WHAT THE EXERCISE ASKS:
Print all of the material below word for word, leaving out the pictures.

DATA FOR THIS EXERCISE:

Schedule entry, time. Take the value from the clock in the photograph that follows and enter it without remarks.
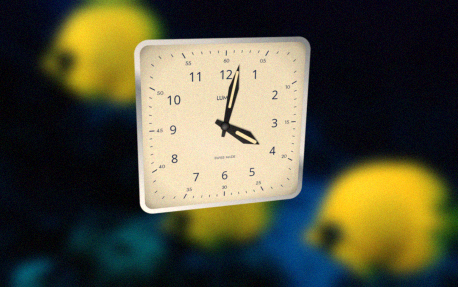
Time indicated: 4:02
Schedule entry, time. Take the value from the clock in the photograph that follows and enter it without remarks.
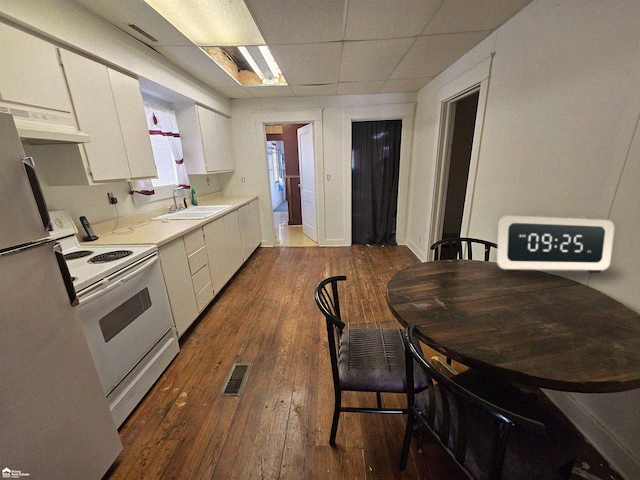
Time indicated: 9:25
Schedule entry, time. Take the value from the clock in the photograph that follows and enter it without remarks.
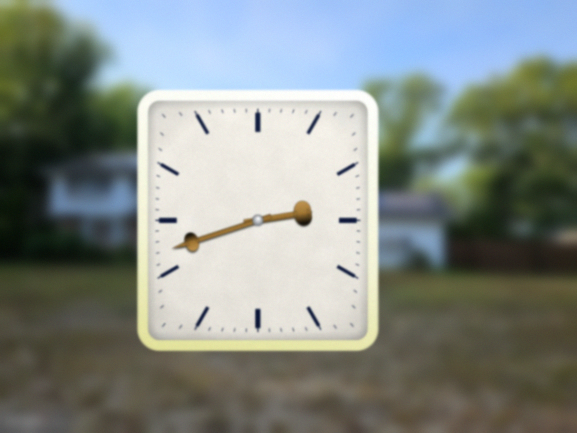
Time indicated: 2:42
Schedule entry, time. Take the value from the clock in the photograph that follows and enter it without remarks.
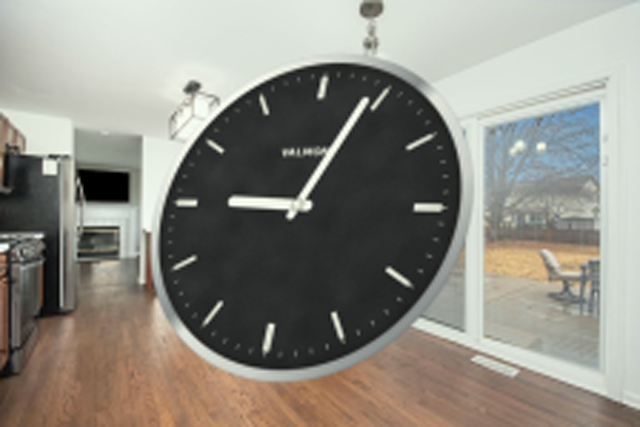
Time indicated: 9:04
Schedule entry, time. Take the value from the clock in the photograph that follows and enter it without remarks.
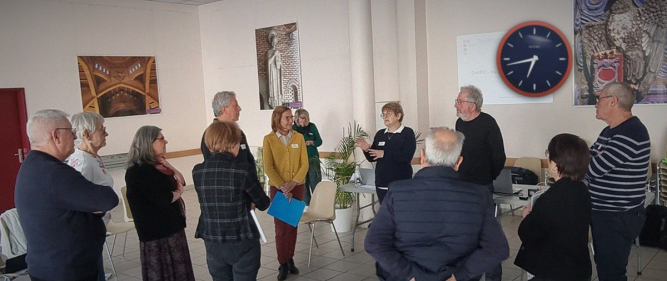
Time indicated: 6:43
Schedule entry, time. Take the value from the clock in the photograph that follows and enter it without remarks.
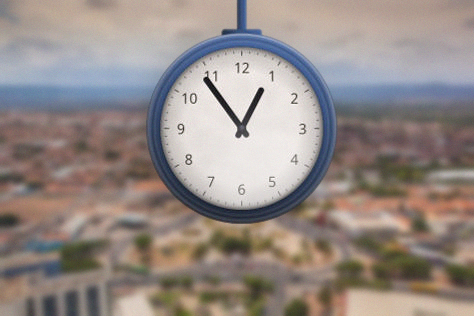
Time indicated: 12:54
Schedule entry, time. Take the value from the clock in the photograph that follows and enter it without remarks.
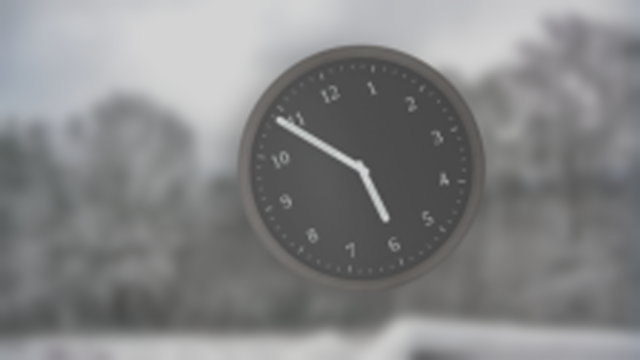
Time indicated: 5:54
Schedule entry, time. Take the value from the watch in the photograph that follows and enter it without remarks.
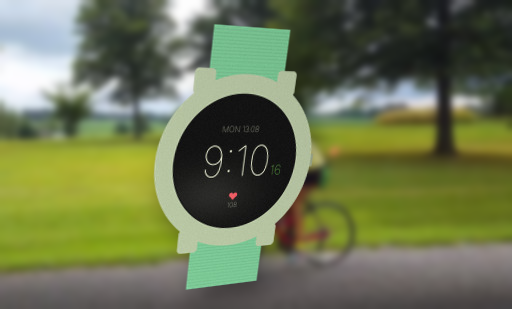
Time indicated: 9:10:16
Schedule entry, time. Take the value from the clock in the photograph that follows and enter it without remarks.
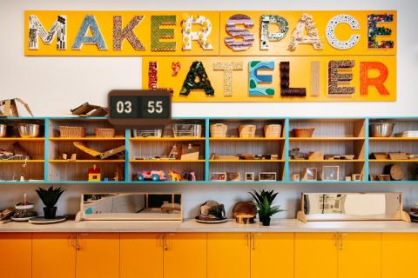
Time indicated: 3:55
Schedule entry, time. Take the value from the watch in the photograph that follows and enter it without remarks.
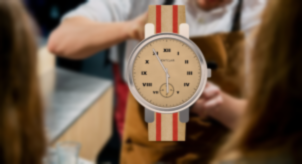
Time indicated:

TASK RESULT:
Schedule entry, time. Take the value from the clock in the photograph that follows and enter it without remarks.
Time indicated: 4:02
Schedule entry, time. Take the value from the clock in the photograph that follows and enter it without remarks.
Time indicated: 9:25
Schedule entry, time. Take the value from the clock in the photograph that follows and enter it without remarks.
Time indicated: 2:42
Schedule entry, time. Take the value from the clock in the photograph that follows and enter it without remarks.
Time indicated: 9:04
Schedule entry, time. Take the value from the clock in the photograph that follows and enter it without remarks.
Time indicated: 6:43
Schedule entry, time. Take the value from the clock in the photograph that follows and enter it without remarks.
Time indicated: 12:54
Schedule entry, time. Take the value from the clock in the photograph that follows and enter it without remarks.
Time indicated: 5:54
Schedule entry, time. Take the value from the watch in the photograph that follows and enter it without remarks.
Time indicated: 9:10:16
Schedule entry, time. Take the value from the clock in the photograph that follows and enter it without remarks.
Time indicated: 3:55
Schedule entry, time. Take the value from the watch in the photograph that follows and enter it without remarks.
Time indicated:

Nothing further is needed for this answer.